Waterslide Throat Kick
Seemingly immediately after OD-ing on all you-can-eat shrimp, Mr. and Mrs. Dratch find themselves in another emergency. The couple went down the waterslide one after another, and when Rachel slid off she throat-kicked her husband to the point that he was knocked out and unable to breathe. Doc Odd does a penknife incision to the man’s neck (hate this) and brings him down to the sick bay to insert a tracheal tube and physically wrench his sternoclavicular joint back into place, which the nurses find very risky. Doc Odd goes against protocol, though, and saves this schmo’s life a second time in one night. When the Dratches disembark at the end of the episode, they say that despite it all they still had the best week of their lives.
Man Overboard!
By emergency No. 4, you start to learn a bit about how this show’s structure will work going forward. Medical situations escalate in severity and grow more serious in tone over the course of an episode. We’ll see how the situations occur, either in flashbacks (waterslide, broke dick, shrimp freak) or as they happen in the moment, as is the case with the young man who, after taking molly with his girlfriend at the on-ship nightclub, sneaks out with her to the upper deck, where he stands on the railing, does the “I’m king of the world!” thing, and immediately topples overboard. Cap’n Don Johnson is alerted at the brig (terminology check?) and orders the ship to drop buoys, informing us that only 15 percent of overboard cases survive. The medical team peels out in a speedboat to find him, and Doc Odyssey does what Male Nurse Tristan (Sean Teale) calls an “epic” dive to save him from hypothermia. All in a sailing’s work for Doctor Odyssey.

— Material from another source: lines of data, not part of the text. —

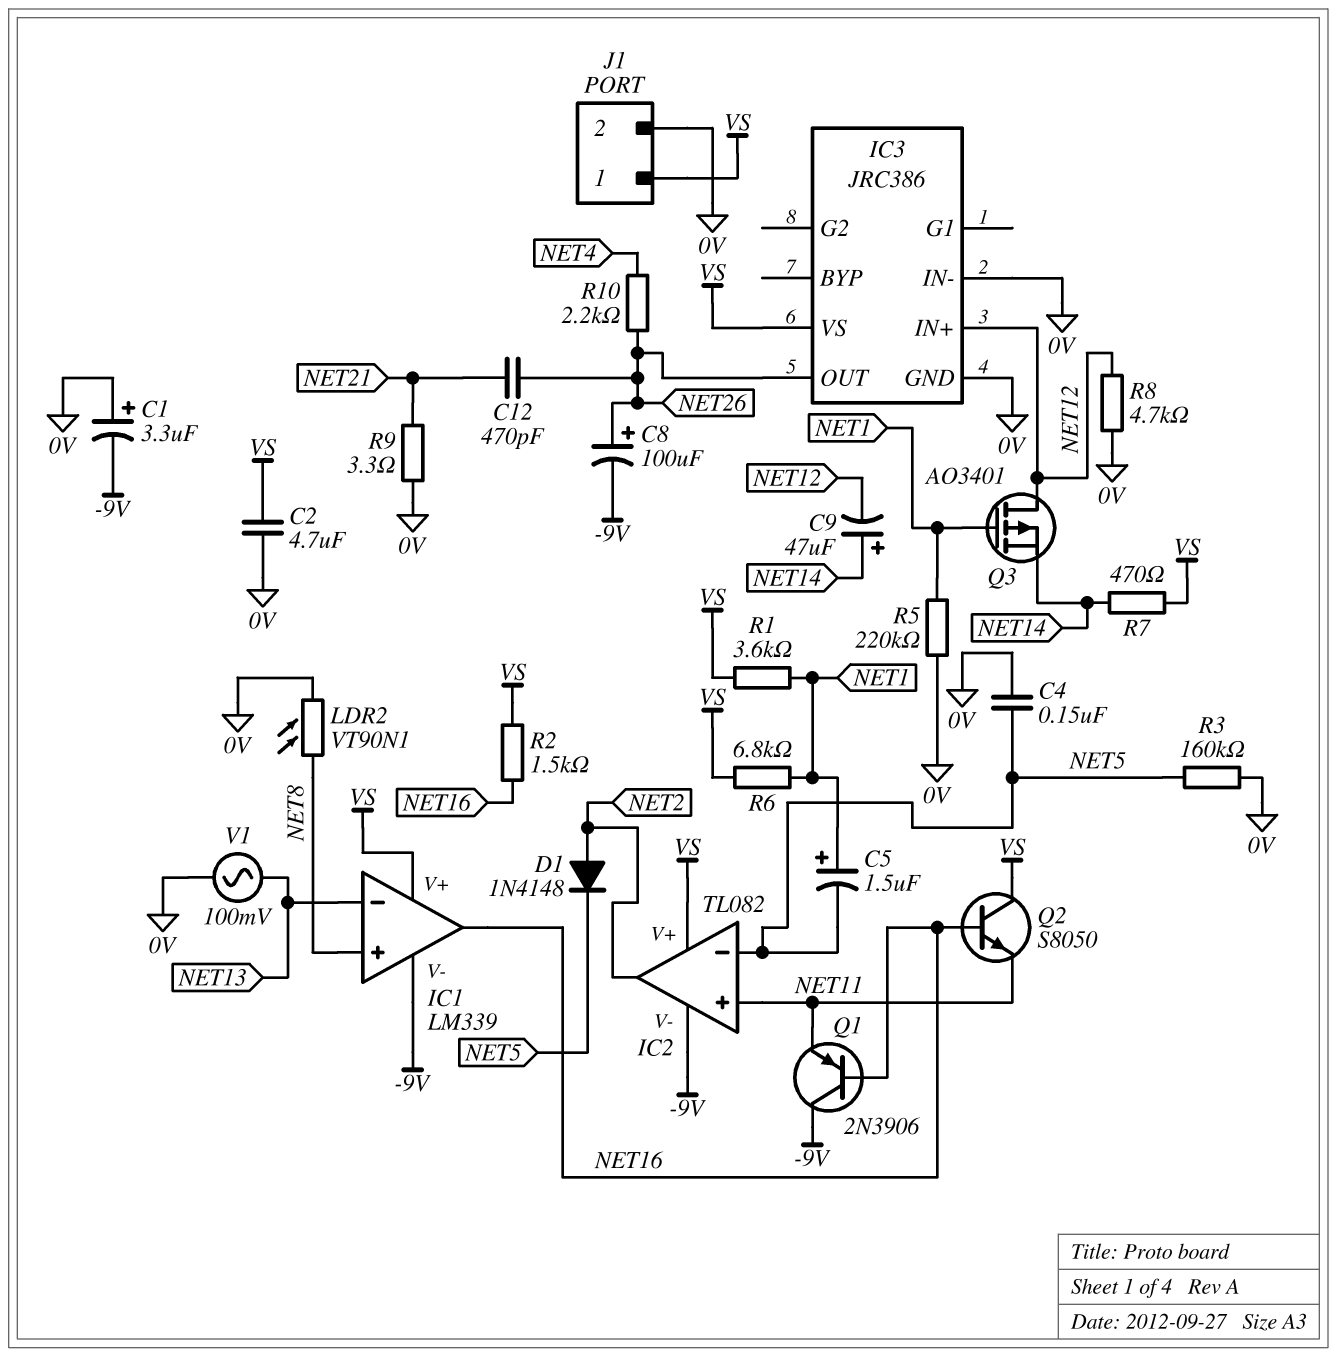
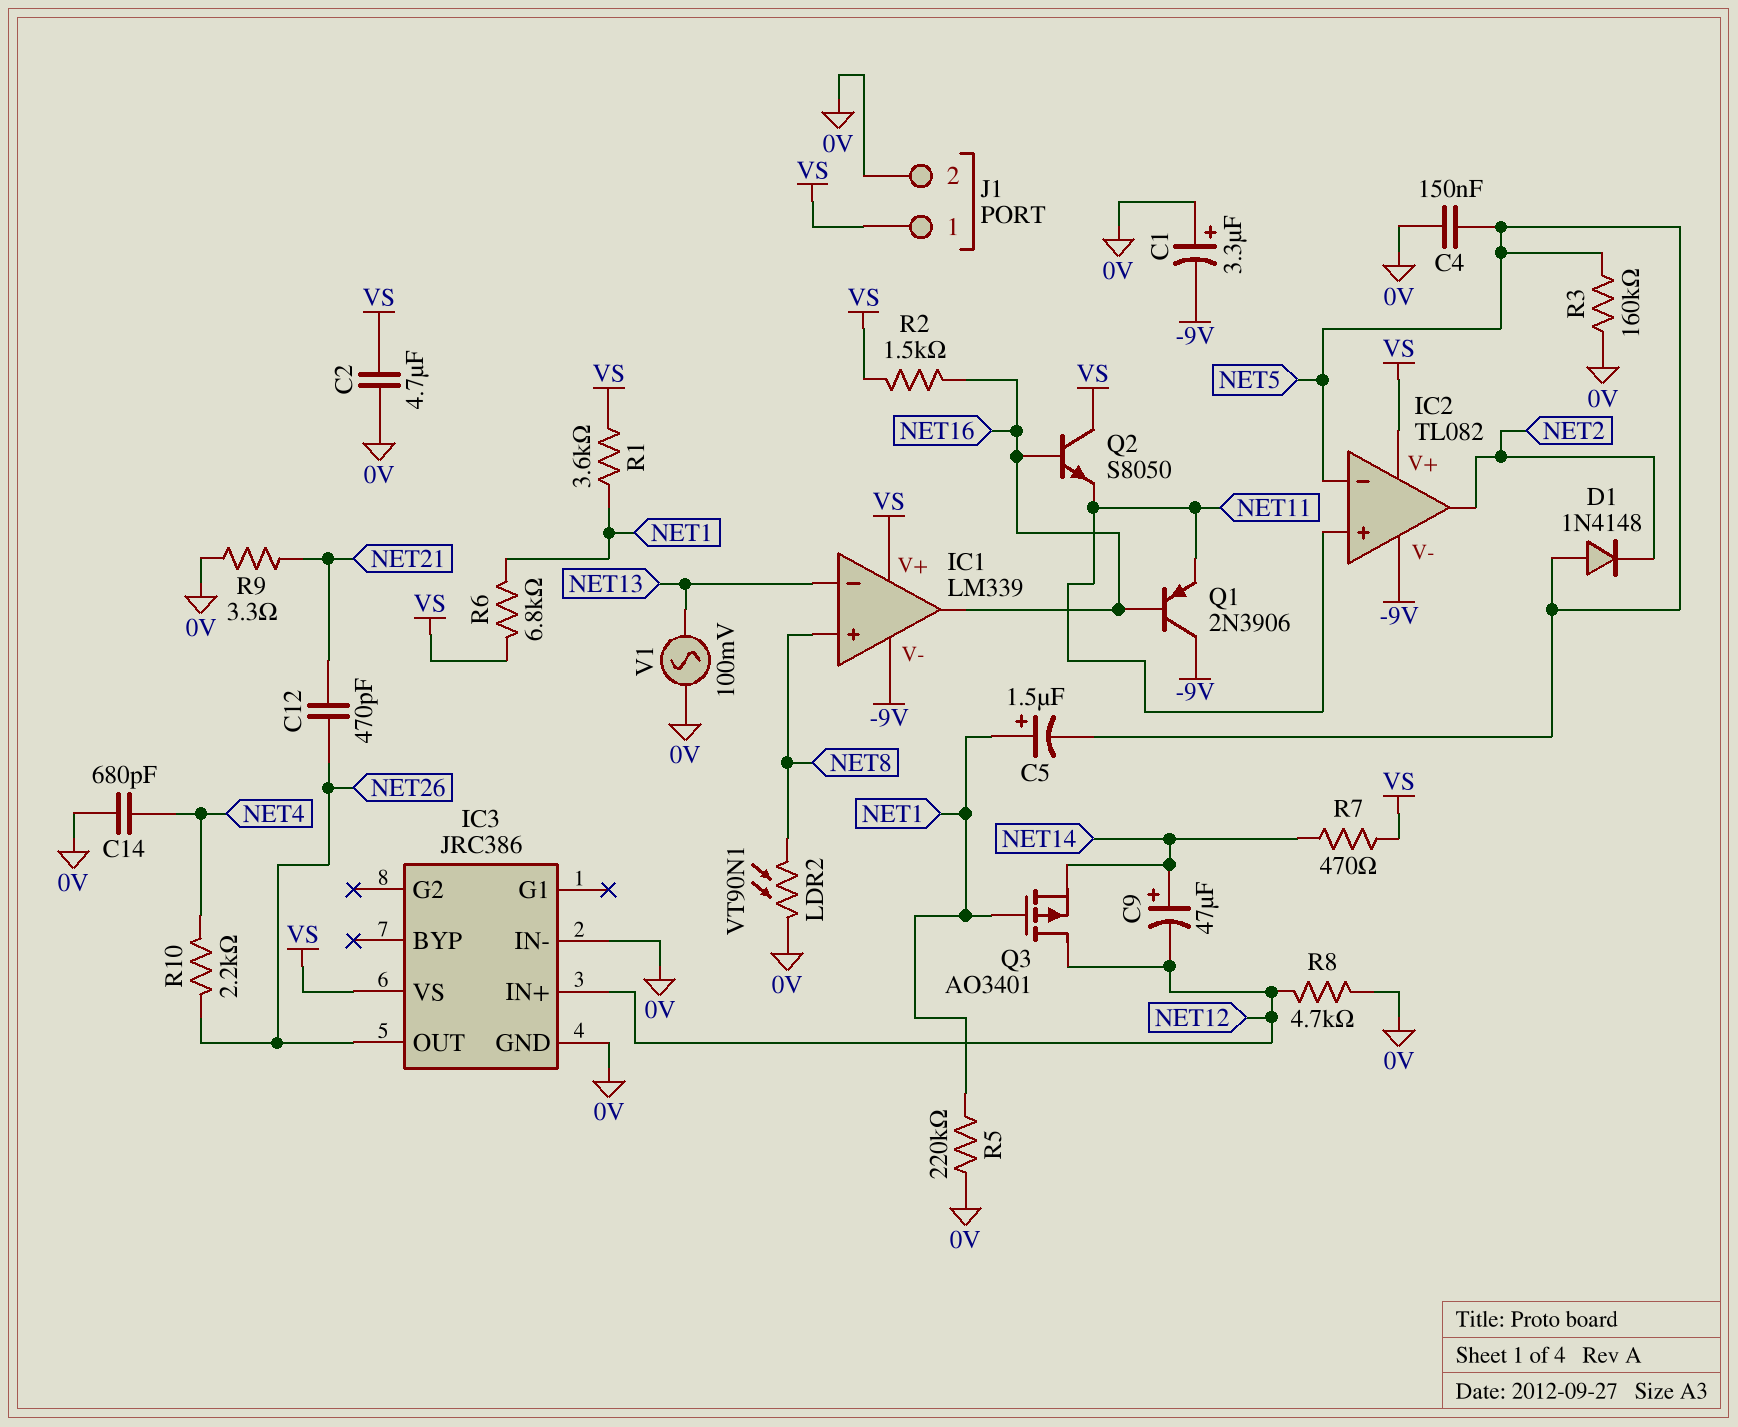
C8: 100uF (plus NET26, minus -9V) -> none
C14: none -> 680pF (0V, NET4)
D1: diode 1N4148 (A NET2, K NET5) -> diode 1N4148 (A NET5, K NET2)

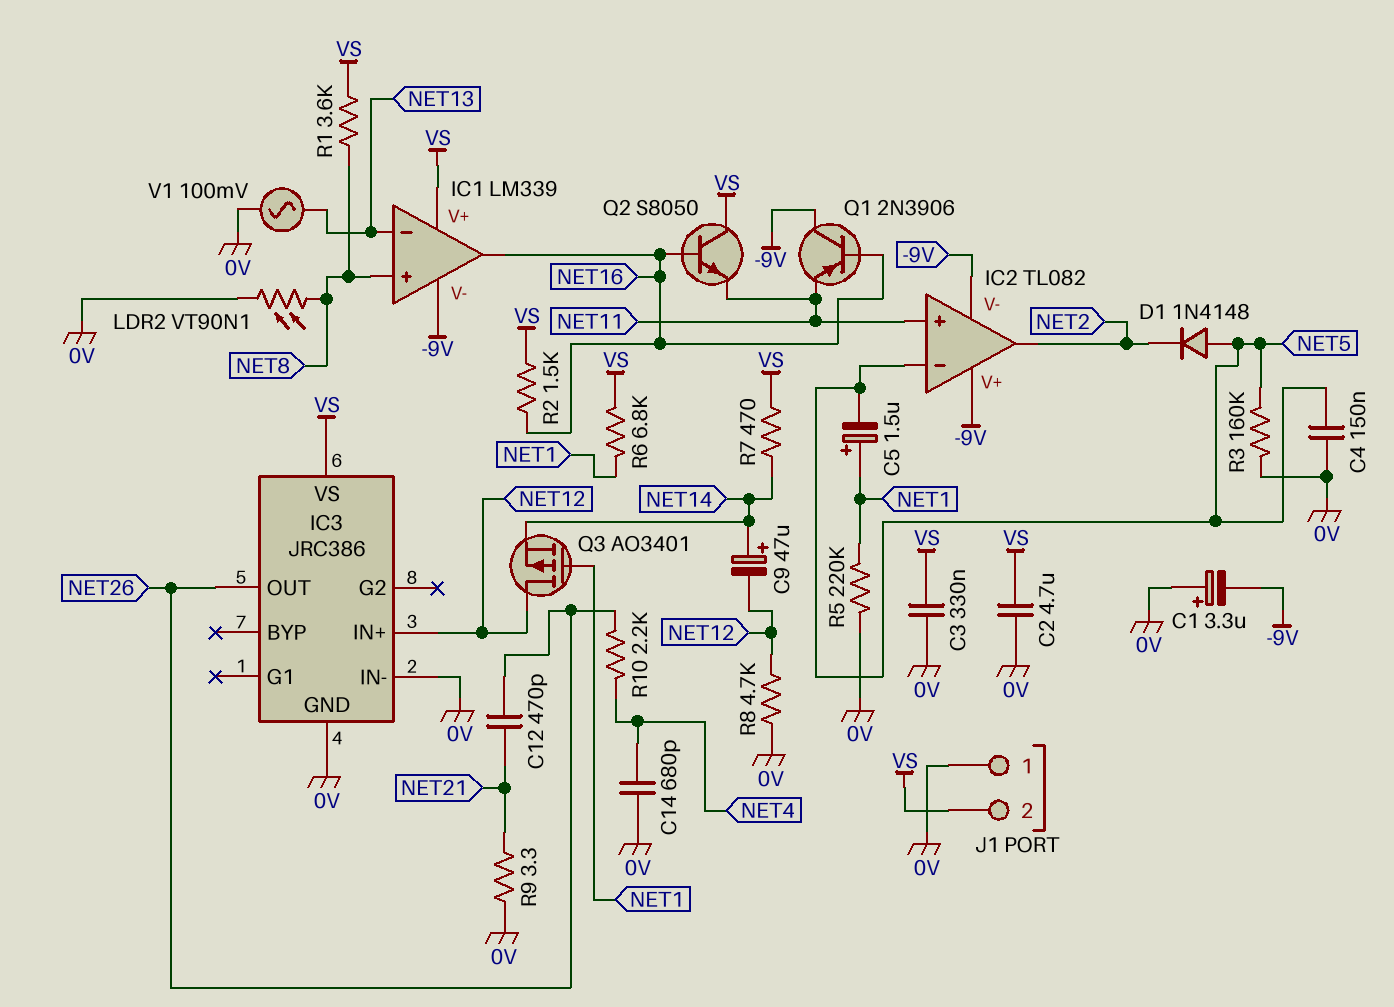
C3: none -> 330nF (0V, VS)
IC2 pin V+: VS -> -9V
J1 pin 1: VS -> 0V
J1 pin 2: 0V -> VS
R1: 3.6k (NET1, VS) -> 3.6k (NET8, VS)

Emotional Emergency of the Week
Tristan confides in his new supervisor, with whom he has to work every single day, that he’s had a crush on his co-nurse for years. Dr. Odyssey immediately turns around and makes out with her. In Tristan’s face! While “Despacito” plays!
Correction: A previous version of this story misstated Avery Morgan’s title. She is a nurse practitioner.